UNIONDALE, N.Y. — As the Ringling Bros. and Barnum & Bailey Circus performed its second-to-last show Sunday afternoon, a group of retired and former circus performers sat across the street at a hotel bar, laughing and hugging and sharing memories of tours past.

“There’s a lot of mixed emotions,” said the Rev. George “Jerry” Hogan, Ringling’s circus chaplain. “It’s a reunion, but it’s bittersweet. I’m seeing people I haven’t seen in years.”

Known as Father Jerry, the Catholic chaplain waved at a group of clowns at the bar. Nearly all of the folks at the bar said they were headed to the final 7 p.m. performance, but first they needed a trip down memory lane with people who were, and always will be, part of a unique family.

“It’s 146 years of tradition, older than American baseball,” said David Gregg, a clown from Hollywood, Florida. “This was one of the last nomadic tribes running around the country.”

The circus has wowed crowds for decades with its “Greatest Show on Earth.” The final performance was at the Nassau County Coliseum in Uniondale, New York, about 30 miles east of New York City.

Ringling’s parent company, Feld Entertainment, announced in January that it would close the show, citing declining attendance and high operating costs.

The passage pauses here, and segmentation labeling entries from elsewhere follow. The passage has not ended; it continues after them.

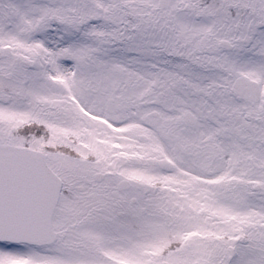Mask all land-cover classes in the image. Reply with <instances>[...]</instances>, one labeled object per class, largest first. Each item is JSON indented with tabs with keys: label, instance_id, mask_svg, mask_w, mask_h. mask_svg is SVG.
<instances>
[{
	"label": "snow or ice",
	"instance_id": "snow-or-ice-1",
	"mask_svg": "<svg viewBox=\"0 0 264 264\" xmlns=\"http://www.w3.org/2000/svg\"><path fill=\"white\" fill-rule=\"evenodd\" d=\"M0 264H264V0H0Z\"/></svg>",
	"mask_w": 264,
	"mask_h": 264
}]
</instances>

Kenneth Feld, whose father and uncle bought the circus in 1967, called Sunday’s shows “a celebration.” The circus was sold to Mattel in 1971, but the Feld family continued to manage the shows, then bought the circus back in 1982.

“We all have to embrace change,” he said. “But there is a love for the circus that will never die.” Over the years, animal rights activists had targeted the circus, saying that forcing animals to perform and transporting them around the country amounted to abuse. And in May 2016, the company removed elephants from its shows, but ticket sales continued to decline.

Once a mainstay of entertainment in small towns and big cities across the country, Ringling had two touring circuses this season, one of which ended its run earlier this month in Providence, Rhode Island. That show was the more traditional three-ring circus, while the one performing this weekend has a narrative storyline. Called “Out of This World,” it’s set in futuristic outer space, with Ringmaster Johnathan Lee Iverson narrating in his signature baritone.

In the end, Feld executives said they knew the circus couldn’t compete with iPhones, the internet, video games and massively branded and carefully marketed characters. Their other productions – Frozen on Ice, Marvel Live, Supercross, Monster Trucks, Disney on Ice – resonate better with younger generations.